AUFGABENSTELLUNG: Gib aus dem Text zur Branchenlösung für Elektroinstallationsarbeiten den Abschnitt von „Dazu wurden Messungen“ bis einschließlich „mit starrer Absaughaube.“ wortgetreu wieder.

VORLIEGENDER TEXT:
*****
Die Branchenlösung zu Elektroinstallationsarbeiten ist eine Übergangslösung, bis das entsprechende Regelwerk für Asbest-, Abbruch-, Sanierungs- und Instandhaltungsarbeiten (TRGS 519) veröffentlicht wird. Sie beschreibt – ganz neu – Schutzmaßnahmen zum Schlitzen mit Mauernutfräsen an asbesthaltigen Untergründen.
Dazu wurden Messungen zu Quarz- und Asbeststäuben aus dem Zeitraum 2016 bis 2025 ausgewertet. Wie erwartet entsteht beim Fräsen auch mit abgesaugten staubarmen Geräten eine höhere Asbest-Faserfreisetzung als beispielsweise beim Bohren oder Stemmen. Die Messwerte liegen um die 30.000 Fasern, das entspricht dem gelben Risikobereich, der erhöhte Schutzmaßnahmen erfordert. Das gilt für Mauernutfräsen mit starrer Absaughaube.
Geräte mit flexibler Absaughaube werden in den grünen Risikobereich mit geringeren Schutzmaßnahmen (Staubschutztür statt Einkammerschleuse, P2 statt P3 Atemschutz) eingestuft.
*****
BEREITGESTELLTE DATEN:
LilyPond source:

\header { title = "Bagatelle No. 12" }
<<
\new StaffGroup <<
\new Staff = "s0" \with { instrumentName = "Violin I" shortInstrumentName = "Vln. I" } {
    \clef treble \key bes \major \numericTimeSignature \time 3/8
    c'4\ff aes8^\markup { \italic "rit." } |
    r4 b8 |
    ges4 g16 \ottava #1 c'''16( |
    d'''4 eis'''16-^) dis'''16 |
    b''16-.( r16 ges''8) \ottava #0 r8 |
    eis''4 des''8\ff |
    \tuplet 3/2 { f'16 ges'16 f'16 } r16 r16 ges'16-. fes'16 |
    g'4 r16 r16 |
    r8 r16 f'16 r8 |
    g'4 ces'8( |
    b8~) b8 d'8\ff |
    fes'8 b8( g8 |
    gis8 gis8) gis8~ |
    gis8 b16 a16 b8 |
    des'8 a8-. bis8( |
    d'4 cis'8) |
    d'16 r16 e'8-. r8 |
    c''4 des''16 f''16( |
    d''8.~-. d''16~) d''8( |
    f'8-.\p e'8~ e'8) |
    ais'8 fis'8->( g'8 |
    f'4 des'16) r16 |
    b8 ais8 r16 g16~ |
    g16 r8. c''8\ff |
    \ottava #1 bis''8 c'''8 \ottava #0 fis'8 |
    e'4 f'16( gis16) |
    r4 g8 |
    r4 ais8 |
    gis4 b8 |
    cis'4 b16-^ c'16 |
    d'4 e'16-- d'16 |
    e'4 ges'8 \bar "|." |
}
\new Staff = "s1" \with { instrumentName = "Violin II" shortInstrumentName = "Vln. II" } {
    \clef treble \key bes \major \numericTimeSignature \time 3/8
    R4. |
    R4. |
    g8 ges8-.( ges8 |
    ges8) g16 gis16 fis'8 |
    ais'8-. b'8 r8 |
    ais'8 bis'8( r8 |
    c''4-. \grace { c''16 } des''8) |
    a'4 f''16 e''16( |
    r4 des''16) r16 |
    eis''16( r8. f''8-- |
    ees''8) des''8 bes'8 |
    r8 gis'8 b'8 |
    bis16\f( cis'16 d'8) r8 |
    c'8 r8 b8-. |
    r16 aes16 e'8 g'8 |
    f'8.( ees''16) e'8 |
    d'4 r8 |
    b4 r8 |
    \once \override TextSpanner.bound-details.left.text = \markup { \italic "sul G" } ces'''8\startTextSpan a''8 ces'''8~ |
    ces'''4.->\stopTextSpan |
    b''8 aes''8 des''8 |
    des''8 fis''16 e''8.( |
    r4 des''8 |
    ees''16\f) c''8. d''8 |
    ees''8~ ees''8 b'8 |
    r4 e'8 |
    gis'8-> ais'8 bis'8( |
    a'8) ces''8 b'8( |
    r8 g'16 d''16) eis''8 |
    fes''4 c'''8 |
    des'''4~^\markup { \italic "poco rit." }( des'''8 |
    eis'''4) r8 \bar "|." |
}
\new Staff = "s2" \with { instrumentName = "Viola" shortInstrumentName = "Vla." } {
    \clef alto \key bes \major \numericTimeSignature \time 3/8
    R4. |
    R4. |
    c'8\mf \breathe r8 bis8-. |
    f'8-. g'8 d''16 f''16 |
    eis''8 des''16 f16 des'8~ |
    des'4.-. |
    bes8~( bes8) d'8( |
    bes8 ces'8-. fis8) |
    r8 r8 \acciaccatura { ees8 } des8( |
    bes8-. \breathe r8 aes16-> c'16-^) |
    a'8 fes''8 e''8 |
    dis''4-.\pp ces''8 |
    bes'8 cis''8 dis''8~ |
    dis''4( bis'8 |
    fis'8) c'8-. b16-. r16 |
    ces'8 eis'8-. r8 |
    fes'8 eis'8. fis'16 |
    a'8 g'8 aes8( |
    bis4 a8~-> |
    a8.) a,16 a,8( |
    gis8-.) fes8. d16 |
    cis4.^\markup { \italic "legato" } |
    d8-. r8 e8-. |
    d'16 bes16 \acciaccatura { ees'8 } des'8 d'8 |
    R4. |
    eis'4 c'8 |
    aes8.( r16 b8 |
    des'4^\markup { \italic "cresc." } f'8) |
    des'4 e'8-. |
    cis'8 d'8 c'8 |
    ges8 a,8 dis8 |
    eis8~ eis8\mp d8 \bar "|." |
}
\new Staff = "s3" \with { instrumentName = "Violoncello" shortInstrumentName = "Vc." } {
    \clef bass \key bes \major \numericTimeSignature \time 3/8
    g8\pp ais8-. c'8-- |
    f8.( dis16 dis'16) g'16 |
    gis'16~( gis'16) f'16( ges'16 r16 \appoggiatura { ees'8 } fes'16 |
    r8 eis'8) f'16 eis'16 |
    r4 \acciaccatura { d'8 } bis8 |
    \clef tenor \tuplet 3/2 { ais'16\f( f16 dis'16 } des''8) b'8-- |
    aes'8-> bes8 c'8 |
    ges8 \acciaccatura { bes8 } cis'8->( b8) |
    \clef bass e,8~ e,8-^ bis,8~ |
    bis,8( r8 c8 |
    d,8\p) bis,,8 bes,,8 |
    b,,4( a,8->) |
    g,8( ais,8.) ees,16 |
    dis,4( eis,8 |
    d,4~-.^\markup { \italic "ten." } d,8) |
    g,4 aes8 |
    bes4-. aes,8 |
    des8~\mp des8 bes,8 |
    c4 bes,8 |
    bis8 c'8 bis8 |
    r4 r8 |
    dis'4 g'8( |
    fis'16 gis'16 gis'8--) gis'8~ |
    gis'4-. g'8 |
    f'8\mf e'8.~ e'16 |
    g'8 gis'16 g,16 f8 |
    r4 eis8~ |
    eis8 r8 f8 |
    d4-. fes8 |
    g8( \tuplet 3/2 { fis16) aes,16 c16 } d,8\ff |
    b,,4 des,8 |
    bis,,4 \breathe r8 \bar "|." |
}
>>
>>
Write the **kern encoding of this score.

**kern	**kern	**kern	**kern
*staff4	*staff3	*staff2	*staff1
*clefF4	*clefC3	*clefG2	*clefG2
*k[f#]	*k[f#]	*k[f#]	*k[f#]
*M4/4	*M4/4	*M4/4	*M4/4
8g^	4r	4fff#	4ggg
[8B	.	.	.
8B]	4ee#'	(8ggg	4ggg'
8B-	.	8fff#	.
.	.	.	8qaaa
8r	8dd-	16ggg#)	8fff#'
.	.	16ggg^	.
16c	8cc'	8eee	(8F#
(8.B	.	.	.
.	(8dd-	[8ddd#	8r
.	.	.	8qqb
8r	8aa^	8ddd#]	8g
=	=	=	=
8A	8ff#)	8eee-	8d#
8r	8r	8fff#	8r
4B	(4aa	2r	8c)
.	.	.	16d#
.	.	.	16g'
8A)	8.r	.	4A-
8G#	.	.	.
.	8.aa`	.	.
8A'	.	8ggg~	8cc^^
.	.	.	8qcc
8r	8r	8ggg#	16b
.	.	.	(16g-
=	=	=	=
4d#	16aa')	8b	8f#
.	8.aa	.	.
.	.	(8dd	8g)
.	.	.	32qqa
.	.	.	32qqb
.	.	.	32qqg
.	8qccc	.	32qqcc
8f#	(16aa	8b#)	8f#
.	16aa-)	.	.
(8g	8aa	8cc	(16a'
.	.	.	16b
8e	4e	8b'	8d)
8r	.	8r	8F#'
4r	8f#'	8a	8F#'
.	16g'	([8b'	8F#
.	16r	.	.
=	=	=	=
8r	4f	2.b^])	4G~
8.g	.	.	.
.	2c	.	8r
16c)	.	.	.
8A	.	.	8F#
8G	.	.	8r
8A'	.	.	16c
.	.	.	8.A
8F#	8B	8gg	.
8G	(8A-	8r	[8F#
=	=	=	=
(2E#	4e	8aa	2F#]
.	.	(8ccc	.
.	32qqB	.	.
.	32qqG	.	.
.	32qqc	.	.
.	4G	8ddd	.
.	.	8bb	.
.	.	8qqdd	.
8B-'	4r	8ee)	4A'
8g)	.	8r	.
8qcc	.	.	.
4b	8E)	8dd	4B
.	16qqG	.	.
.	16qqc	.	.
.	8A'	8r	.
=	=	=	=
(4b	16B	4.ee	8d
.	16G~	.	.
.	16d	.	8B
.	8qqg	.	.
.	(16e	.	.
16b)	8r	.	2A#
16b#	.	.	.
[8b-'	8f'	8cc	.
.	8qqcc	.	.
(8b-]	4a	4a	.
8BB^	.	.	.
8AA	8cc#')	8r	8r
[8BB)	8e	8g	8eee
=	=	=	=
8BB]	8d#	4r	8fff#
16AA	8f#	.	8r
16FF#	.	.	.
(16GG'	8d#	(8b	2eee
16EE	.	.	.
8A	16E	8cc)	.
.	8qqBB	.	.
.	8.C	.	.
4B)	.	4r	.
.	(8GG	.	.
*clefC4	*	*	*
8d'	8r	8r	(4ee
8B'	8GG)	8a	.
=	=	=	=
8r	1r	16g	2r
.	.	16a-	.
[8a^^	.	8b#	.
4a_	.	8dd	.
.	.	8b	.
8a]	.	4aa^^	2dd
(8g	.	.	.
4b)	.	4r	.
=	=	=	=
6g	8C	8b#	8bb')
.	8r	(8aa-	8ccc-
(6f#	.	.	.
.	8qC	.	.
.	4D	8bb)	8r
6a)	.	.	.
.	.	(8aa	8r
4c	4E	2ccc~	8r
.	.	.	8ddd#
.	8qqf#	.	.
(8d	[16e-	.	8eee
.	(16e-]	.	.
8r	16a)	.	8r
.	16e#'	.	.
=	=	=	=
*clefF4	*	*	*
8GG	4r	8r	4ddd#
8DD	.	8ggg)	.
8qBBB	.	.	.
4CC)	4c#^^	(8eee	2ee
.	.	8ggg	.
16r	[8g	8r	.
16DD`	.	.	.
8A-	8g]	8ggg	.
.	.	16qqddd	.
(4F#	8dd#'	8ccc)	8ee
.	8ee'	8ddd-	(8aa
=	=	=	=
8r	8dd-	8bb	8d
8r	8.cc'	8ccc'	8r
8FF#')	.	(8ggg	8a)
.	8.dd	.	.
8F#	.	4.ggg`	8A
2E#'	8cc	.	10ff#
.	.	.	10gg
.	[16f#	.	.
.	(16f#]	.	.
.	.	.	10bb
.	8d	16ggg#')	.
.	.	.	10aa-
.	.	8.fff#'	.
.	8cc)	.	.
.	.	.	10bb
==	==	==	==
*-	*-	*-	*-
*****
ERGEBNIS:
Dazu wurden Messungen zu Quarz- und Asbeststäuben aus dem Zeitraum 2016 bis 2025 ausgewertet. Wie erwartet entsteht beim Fräsen auch mit abgesaugten staubarmen Geräten eine höhere Asbest-Faserfreisetzung als beispielsweise beim Bohren oder Stemmen. Die Messwerte liegen um die 30.000 Fasern, das entspricht dem gelben Risikobereich, der erhöhte Schutzmaßnahmen erfordert. Das gilt für Mauernutfräsen mit starrer Absaughaube.